• _Exercise prompt_
Copy the following entries word for word, leaving out the pictures.
● ● ● ● ●
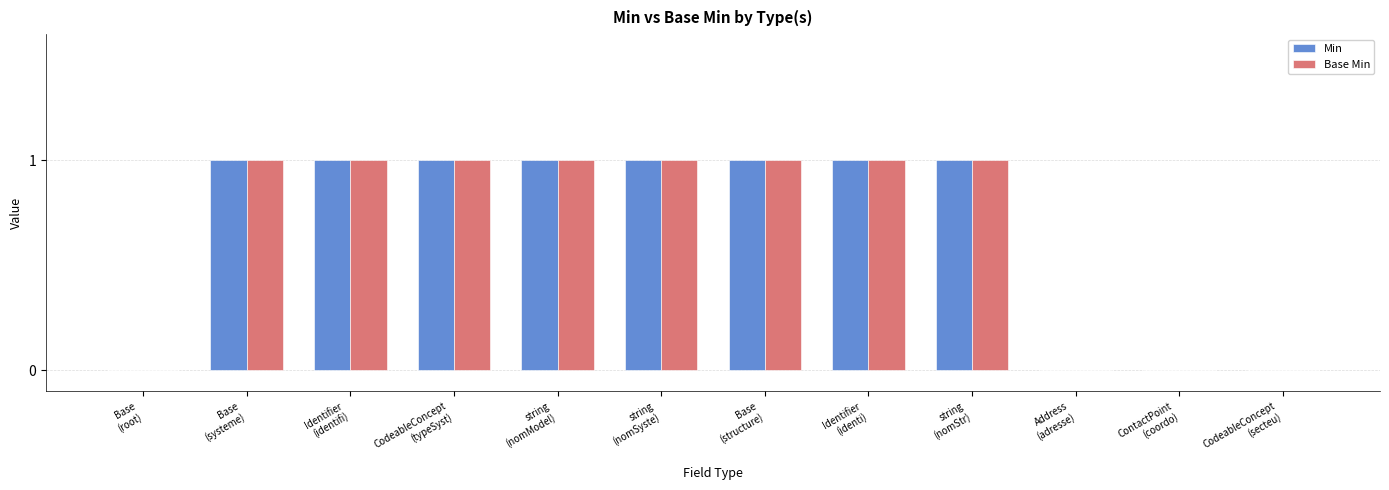

What is the sum of all Min values?

8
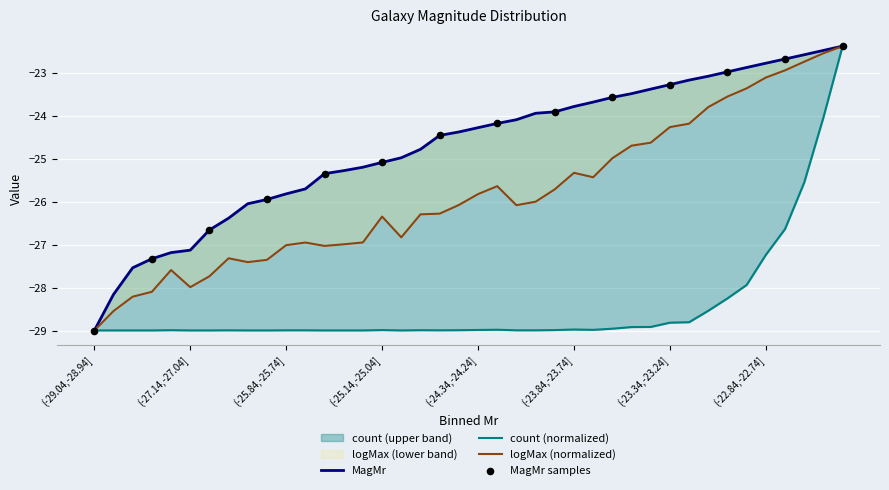

Which series has the widest spread of Y values?

MagMr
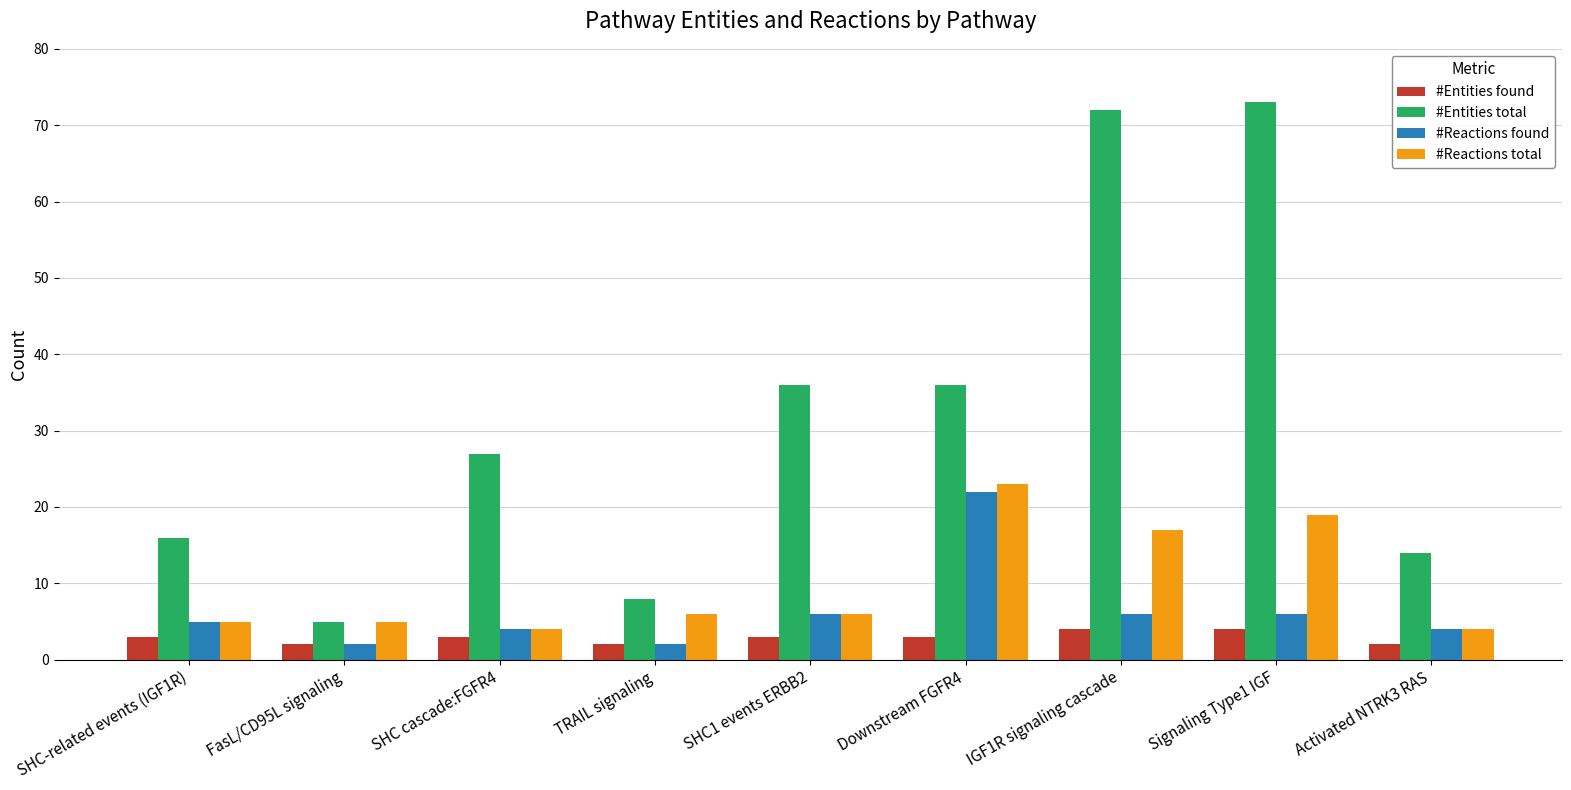

What is the sum of all #Entities total values?

287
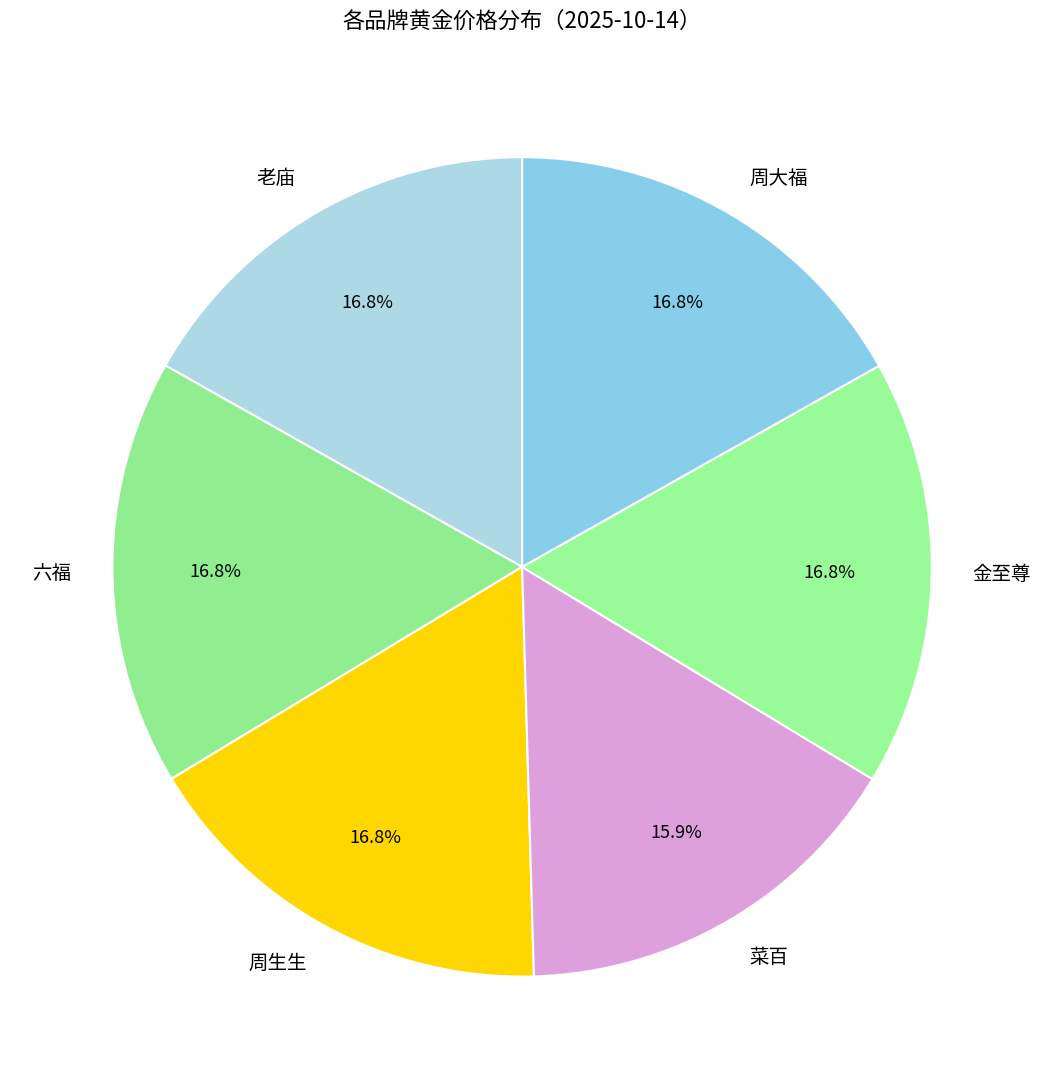

Count the number of slices in the pie.

6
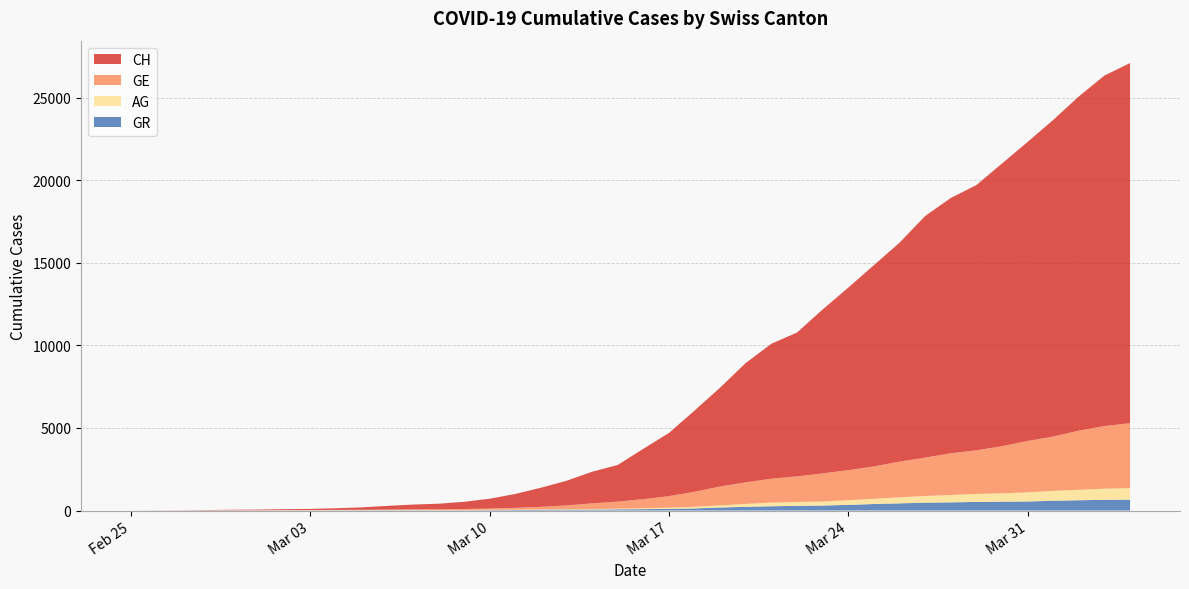

Reading right to left, what are all the values shown in this chart?

CH: 21804	21217	20235	19168	18102	17110	16060	15454	14624	13251	12184	11048	9923	8707	8173	7224	5989	4917	3825	3047	2219	1913	1493	1156	838	595	435	336	287	223	146	100	70	56	38	31	19	9	5	0
GE: 3928	3793	3582	3289	3109	2855	2638	2527	2321	2160	1959	1820	1703	1549	1445	1307	1139	911	701	549	425	343	224	153	112	79	59	44	42	29	20	15	13	10	9	8	4	1	1	0
AG: 702	673	631	596	554	506	485	444	407	367	318	283	245	235	223	175	134	96	69	56	43	33	30	27	20	18	15	14	14	12	11	10	7	7	4	3	1	1	1	0
GR: 657	649	622	592	547	535	519	495	474	433	393	343	300	284	258	226	182	128	101	84	71	56	53	43	31	22	18	18	17	16	14	12	9	9	6	6	6	2	2	0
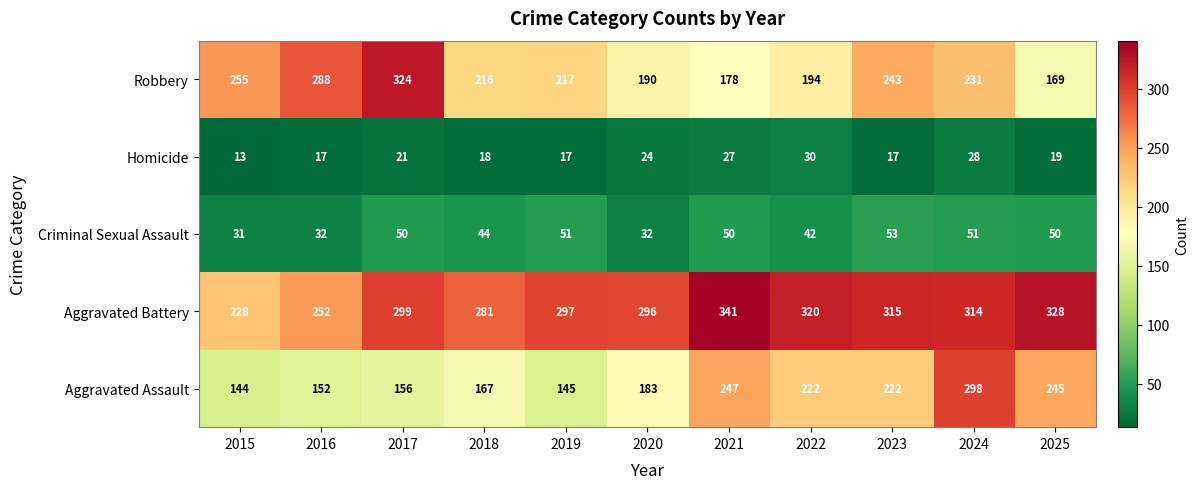

True or false: Robbery has a value of 78 at 2019.

False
● ● ● ● ●
• _Exercise result_
What is the sum of all Min values?

8

Which series has the widest spread of Y values?

MagMr

What is the sum of all #Entities total values?

287

Count the number of slices in the pie.

6

Reading right to left, what are all the values shown in this chart?

CH: 21804	21217	20235	19168	18102	17110	16060	15454	14624	13251	12184	11048	9923	8707	8173	7224	5989	4917	3825	3047	2219	1913	1493	1156	838	595	435	336	287	223	146	100	70	56	38	31	19	9	5	0
GE: 3928	3793	3582	3289	3109	2855	2638	2527	2321	2160	1959	1820	1703	1549	1445	1307	1139	911	701	549	425	343	224	153	112	79	59	44	42	29	20	15	13	10	9	8	4	1	1	0
AG: 702	673	631	596	554	506	485	444	407	367	318	283	245	235	223	175	134	96	69	56	43	33	30	27	20	18	15	14	14	12	11	10	7	7	4	3	1	1	1	0
GR: 657	649	622	592	547	535	519	495	474	433	393	343	300	284	258	226	182	128	101	84	71	56	53	43	31	22	18	18	17	16	14	12	9	9	6	6	6	2	2	0

True or false: Robbery has a value of 78 at 2019.

False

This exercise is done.